C’est justement que le premier juge a considéré que cette dernière estimation en ligne n’était pas sérieuse et quant à l’estimation de M.[R], elle est trop ancienne pour pouvoir être retenue alors même qu’il n’est pas contesté que l’expertise est en cours.
9/ Dans ces conditions, alors qu’une expertise était en cours, que Mme [W] pouvait saisir le juge de la mise en état d’une demande de provision à valoir sur l’indemnité d’occupation due à l’indivision, il convient de constater que les éléments versés aux débats par l’appelante ne permettent pas de connaître la valeur locative de l’immeuble indivis ainsi que l’avait d’ailleurs retenu le président du tribunal.
Mme [W] doit ainsi être déboutée de sa demande.
Sur les dépens et frais irrépétibles d’appel
10/ Mme [W], qui succombe, versera à M. [W] une indemnité de 3 500 euros sur le fondement de l’article 700 du code de procédure civile et sera condamnée aux dépens d’appel.

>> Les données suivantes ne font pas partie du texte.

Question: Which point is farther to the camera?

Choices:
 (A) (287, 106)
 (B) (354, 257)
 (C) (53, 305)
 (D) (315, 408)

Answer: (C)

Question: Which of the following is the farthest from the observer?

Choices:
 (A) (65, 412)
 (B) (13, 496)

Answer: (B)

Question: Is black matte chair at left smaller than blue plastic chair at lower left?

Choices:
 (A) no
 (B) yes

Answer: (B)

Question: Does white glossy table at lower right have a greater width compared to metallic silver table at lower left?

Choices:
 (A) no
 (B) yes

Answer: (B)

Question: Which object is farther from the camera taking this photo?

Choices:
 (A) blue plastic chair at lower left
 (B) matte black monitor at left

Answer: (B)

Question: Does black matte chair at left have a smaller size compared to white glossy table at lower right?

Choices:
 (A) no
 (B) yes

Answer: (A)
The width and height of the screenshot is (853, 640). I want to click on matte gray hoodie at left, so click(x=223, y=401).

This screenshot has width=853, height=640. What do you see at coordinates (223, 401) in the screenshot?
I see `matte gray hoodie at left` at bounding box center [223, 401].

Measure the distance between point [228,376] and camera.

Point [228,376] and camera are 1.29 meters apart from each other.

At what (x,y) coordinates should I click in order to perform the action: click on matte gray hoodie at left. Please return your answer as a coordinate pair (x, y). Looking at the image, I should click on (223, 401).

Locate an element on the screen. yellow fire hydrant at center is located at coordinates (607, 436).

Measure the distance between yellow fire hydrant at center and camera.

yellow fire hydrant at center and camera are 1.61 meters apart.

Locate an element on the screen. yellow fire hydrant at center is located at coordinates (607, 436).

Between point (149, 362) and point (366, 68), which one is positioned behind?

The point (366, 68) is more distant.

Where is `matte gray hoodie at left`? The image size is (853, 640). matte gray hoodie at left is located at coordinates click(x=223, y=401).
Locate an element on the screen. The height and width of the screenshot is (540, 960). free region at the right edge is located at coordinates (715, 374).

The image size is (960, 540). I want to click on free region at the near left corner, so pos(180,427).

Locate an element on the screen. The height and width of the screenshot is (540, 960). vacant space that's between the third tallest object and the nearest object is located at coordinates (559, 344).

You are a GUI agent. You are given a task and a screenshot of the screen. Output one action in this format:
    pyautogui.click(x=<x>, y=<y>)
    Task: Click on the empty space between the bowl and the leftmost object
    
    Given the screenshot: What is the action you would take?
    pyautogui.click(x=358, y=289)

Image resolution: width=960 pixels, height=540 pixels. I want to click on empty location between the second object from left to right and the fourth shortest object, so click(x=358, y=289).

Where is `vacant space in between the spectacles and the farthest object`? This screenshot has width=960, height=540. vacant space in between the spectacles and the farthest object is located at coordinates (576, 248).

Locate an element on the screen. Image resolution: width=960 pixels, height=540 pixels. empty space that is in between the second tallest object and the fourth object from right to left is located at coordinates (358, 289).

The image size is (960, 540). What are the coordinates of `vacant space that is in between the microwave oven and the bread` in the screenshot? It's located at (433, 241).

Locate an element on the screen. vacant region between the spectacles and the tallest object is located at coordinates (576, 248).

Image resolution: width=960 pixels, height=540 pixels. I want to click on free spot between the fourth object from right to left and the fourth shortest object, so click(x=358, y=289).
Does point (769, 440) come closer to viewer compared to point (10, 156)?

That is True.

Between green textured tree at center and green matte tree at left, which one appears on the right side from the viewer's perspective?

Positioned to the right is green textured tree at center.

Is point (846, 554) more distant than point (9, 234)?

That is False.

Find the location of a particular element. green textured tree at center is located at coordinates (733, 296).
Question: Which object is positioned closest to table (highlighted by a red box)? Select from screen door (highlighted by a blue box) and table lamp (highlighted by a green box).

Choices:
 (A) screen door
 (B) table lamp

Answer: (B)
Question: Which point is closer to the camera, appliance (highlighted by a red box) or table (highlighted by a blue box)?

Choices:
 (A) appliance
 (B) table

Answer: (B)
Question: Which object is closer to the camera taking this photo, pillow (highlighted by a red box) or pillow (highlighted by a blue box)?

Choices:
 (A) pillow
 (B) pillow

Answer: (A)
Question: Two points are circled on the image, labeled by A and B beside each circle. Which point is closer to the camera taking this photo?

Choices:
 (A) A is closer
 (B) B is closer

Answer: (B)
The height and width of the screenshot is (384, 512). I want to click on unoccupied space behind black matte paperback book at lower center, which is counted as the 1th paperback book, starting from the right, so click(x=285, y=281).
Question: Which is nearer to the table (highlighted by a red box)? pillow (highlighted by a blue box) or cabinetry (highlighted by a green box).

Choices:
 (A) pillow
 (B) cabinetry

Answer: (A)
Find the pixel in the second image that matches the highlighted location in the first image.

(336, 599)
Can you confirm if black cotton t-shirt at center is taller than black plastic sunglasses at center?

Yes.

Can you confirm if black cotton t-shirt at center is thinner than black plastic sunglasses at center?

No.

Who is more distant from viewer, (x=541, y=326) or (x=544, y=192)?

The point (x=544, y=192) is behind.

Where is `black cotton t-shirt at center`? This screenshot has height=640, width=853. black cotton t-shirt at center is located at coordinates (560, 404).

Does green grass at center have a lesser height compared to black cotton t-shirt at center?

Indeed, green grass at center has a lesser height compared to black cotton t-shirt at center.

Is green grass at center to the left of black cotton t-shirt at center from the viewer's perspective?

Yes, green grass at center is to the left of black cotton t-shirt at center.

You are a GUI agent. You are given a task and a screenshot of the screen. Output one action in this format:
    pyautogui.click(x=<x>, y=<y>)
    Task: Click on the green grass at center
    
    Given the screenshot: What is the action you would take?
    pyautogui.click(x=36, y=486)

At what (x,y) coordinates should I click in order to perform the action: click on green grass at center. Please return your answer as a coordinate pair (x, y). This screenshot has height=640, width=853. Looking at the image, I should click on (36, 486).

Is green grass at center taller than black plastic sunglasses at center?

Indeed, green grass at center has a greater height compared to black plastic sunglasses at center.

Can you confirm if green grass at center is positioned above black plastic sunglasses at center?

Les demandes à ce titre de l’appelante sont rejetées.
Par ces motifs
La cour,
Statuant dans les limites de l’appel,
CONFIRME la décision déférée en ce qu’elle a débouté Mme [W] de sa demande d’expulsion ;
Y ajoutant,
DEBOUTE Mme [W] de sa demande de condamnation au titre de l’indemnité d’occupation ;
CONDAMNE Mme [W] aux dépens d’appel ;
CONDAMNE Mme [W] à verser à M. [W] une indemnité de 3 500 euros sur le fondement de l’article 700 du code de procédure civile.
Le présent arrêt a été signé par Hélène MORNET, présidente, et par Véronique DUPHIL, greffière, auquel la minute de la décision a été remise par le magistrat signataire.